Instructions for the task: Reproduce verbatim every line below from the one containing "genus: Bombus" down to the one containing "genus: Jorunna", both included.

Input:
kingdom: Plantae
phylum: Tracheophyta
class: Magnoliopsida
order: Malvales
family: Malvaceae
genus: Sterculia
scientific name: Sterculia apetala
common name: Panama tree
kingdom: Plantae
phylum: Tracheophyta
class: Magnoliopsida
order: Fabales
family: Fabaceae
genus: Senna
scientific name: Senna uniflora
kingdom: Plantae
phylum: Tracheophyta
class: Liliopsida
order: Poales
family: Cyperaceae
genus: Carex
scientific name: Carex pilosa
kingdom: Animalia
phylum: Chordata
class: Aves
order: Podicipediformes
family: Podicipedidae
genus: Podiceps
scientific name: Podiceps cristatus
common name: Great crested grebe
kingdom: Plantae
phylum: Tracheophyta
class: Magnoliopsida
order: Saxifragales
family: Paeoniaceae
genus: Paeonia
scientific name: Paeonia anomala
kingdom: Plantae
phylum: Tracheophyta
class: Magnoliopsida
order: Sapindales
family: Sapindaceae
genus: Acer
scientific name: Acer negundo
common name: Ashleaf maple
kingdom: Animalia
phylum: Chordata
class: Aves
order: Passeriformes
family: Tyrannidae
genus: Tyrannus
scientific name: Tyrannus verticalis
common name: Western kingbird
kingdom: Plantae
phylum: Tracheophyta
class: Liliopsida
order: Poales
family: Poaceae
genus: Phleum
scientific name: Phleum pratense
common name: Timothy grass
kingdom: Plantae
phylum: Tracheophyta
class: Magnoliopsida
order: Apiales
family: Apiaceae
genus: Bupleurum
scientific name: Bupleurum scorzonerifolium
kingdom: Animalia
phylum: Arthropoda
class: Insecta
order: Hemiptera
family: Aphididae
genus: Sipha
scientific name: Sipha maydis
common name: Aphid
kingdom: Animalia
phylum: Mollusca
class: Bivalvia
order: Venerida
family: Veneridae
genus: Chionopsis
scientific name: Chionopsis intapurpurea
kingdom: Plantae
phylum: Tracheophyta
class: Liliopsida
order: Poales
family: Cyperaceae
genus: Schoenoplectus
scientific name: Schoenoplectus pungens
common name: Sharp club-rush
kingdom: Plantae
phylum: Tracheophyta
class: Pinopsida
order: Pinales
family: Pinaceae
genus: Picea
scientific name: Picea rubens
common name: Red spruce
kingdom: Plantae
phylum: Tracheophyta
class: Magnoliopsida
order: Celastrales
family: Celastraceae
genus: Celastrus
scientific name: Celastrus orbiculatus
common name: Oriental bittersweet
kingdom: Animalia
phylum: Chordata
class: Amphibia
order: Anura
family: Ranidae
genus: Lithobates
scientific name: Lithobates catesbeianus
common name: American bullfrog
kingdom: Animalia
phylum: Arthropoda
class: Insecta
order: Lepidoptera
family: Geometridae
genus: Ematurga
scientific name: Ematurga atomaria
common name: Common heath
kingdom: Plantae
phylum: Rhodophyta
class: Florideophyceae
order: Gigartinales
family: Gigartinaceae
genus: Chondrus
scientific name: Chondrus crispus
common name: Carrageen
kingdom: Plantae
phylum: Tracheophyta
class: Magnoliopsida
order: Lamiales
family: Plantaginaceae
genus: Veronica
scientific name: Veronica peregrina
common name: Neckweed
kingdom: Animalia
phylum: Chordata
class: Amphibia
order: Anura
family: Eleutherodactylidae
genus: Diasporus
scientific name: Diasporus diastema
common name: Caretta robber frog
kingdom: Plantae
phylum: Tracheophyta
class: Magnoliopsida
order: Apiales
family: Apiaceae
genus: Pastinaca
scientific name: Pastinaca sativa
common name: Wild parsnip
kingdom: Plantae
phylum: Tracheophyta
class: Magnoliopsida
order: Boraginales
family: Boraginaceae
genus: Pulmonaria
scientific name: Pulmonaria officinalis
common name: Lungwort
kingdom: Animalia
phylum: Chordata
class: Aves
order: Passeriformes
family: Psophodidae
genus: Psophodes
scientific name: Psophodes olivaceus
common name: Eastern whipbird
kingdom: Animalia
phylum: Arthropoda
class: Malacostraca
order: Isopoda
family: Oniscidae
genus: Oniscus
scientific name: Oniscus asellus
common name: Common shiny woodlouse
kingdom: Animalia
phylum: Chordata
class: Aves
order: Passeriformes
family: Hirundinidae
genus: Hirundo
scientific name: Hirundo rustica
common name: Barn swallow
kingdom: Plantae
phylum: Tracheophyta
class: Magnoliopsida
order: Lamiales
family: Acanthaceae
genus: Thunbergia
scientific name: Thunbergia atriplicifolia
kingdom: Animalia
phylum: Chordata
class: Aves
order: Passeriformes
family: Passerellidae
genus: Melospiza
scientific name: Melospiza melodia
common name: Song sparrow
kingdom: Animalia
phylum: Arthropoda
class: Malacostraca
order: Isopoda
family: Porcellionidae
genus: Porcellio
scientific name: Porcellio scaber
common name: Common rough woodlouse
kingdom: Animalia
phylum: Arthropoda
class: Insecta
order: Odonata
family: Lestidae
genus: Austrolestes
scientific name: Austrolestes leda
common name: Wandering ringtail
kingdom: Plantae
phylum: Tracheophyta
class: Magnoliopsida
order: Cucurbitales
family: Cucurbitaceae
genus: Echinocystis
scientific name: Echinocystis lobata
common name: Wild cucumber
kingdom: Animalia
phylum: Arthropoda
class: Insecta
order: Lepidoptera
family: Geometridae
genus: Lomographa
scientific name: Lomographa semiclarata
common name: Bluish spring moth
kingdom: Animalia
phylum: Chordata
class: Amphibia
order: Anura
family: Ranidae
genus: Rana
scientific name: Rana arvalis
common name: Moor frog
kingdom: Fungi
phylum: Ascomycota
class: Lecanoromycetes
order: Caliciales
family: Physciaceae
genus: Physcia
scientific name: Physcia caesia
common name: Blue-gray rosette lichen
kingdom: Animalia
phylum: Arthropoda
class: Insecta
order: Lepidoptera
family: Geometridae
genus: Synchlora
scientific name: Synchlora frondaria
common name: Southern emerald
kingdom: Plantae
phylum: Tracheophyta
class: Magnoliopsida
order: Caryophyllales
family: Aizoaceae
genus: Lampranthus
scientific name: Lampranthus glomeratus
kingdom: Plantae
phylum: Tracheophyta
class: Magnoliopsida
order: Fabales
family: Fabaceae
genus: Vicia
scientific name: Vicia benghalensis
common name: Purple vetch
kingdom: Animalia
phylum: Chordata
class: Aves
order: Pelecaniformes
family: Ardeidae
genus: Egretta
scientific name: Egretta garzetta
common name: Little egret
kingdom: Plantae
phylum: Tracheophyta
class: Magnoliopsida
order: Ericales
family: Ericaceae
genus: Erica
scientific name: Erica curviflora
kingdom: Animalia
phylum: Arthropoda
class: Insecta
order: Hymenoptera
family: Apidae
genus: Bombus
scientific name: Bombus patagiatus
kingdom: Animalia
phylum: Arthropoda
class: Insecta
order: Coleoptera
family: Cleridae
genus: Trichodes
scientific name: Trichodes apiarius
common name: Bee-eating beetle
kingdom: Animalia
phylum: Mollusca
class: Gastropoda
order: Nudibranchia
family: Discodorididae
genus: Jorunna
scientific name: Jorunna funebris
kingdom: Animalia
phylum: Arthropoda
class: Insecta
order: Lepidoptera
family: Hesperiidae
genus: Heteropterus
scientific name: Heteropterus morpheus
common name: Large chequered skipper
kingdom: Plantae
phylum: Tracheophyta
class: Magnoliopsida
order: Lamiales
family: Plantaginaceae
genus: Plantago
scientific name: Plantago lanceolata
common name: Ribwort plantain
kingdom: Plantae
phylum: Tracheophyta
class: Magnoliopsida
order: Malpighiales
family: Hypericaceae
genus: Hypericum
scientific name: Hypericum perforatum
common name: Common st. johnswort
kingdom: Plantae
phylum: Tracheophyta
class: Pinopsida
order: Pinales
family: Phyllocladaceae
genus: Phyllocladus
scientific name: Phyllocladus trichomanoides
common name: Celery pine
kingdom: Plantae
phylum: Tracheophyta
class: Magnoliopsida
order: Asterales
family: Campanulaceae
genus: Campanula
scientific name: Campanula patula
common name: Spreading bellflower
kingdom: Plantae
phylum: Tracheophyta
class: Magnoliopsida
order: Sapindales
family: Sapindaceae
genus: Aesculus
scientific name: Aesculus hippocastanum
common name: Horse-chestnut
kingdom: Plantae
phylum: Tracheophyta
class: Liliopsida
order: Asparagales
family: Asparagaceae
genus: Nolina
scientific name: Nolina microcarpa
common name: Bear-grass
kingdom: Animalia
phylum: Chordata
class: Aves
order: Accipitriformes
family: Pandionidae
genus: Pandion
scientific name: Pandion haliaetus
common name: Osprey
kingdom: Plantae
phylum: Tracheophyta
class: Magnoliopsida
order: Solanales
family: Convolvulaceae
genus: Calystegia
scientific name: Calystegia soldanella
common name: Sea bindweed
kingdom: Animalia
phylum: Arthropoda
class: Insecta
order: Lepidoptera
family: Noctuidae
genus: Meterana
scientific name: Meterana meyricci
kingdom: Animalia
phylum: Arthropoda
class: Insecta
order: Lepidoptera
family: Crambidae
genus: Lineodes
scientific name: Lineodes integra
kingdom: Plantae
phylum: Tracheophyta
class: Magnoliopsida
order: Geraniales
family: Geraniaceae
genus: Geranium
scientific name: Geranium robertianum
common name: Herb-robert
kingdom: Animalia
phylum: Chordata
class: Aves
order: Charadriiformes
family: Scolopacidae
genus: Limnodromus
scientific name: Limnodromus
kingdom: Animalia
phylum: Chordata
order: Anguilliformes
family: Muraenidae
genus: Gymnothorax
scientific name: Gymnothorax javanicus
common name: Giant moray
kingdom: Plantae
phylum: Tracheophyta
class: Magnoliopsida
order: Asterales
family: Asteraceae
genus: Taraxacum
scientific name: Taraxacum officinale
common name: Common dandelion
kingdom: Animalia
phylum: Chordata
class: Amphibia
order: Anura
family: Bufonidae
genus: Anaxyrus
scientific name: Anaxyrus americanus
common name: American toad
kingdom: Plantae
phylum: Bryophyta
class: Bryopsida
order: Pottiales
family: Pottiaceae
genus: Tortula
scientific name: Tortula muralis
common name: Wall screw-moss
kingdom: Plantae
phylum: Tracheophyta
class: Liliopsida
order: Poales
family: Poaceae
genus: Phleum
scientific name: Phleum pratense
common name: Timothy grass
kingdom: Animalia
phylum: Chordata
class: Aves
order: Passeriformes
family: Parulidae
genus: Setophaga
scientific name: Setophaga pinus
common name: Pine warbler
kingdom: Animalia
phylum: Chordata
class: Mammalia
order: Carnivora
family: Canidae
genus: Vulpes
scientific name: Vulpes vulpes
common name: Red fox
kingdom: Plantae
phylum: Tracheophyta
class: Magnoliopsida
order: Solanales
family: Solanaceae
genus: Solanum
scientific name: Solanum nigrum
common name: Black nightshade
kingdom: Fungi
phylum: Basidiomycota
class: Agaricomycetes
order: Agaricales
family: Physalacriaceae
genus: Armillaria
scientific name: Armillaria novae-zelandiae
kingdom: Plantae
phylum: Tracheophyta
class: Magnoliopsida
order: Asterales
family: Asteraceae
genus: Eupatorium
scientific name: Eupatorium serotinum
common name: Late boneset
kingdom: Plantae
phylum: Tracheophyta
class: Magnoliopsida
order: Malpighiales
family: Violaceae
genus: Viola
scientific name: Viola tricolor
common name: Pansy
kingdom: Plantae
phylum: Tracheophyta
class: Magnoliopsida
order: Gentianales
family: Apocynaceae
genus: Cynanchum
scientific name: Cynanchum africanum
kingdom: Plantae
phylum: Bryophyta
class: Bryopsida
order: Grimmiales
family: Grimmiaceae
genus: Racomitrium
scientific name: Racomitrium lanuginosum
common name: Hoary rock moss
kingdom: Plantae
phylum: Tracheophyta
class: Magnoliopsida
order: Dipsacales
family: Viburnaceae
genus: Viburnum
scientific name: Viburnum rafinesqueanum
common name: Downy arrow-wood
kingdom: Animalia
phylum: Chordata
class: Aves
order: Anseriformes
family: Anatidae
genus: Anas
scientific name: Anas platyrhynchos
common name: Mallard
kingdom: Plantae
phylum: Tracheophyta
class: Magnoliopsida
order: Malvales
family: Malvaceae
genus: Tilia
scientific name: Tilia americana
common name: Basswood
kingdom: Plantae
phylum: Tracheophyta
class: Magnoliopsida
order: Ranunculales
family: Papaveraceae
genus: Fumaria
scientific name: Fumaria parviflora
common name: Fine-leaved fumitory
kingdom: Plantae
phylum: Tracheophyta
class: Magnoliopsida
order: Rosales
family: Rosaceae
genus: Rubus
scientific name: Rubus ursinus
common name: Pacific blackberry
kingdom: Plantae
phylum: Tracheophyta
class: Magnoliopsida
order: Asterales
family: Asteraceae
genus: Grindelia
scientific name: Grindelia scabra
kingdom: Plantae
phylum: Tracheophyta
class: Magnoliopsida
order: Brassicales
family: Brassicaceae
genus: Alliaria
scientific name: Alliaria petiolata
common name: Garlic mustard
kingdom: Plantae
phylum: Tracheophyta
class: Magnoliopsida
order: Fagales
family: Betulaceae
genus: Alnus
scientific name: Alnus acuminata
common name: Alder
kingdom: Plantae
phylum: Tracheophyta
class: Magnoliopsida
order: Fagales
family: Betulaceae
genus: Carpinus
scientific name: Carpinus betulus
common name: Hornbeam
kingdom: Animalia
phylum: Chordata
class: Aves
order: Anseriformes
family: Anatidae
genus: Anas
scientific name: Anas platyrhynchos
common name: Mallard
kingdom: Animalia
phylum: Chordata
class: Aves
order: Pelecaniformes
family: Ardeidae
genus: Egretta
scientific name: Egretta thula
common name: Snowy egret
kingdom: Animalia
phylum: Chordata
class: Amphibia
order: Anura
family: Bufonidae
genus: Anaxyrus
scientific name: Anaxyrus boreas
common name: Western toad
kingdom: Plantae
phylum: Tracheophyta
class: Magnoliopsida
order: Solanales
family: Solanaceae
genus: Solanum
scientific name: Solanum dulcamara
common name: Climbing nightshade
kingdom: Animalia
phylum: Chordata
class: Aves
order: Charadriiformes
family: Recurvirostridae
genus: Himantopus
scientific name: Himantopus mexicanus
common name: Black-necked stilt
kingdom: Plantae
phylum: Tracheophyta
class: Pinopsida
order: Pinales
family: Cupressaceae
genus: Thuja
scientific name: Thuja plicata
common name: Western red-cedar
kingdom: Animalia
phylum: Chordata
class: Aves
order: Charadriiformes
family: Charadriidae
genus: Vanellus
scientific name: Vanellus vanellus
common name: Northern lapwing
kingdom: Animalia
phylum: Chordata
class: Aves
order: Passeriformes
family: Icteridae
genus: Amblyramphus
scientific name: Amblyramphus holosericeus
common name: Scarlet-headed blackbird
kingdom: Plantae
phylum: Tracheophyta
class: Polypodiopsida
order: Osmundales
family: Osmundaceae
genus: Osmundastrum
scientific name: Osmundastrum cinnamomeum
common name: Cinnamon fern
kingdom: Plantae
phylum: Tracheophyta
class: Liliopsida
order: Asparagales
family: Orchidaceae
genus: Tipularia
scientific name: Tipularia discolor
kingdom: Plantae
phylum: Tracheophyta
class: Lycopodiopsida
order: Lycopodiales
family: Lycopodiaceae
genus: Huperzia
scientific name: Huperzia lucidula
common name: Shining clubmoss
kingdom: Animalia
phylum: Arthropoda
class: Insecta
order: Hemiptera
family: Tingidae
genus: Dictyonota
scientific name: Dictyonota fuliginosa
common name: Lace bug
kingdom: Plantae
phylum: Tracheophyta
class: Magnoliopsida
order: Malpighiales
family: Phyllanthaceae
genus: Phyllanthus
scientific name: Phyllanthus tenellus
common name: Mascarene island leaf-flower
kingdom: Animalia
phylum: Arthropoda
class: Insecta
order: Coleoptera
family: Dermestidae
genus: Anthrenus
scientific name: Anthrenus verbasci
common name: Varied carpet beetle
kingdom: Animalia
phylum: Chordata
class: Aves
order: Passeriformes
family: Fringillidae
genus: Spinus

Answer below:
genus: Bombus
scientific name: Bombus patagiatus
kingdom: Animalia
phylum: Arthropoda
class: Insecta
order: Coleoptera
family: Cleridae
genus: Trichodes
scientific name: Trichodes apiarius
common name: Bee-eating beetle
kingdom: Animalia
phylum: Mollusca
class: Gastropoda
order: Nudibranchia
family: Discodorididae
genus: Jorunna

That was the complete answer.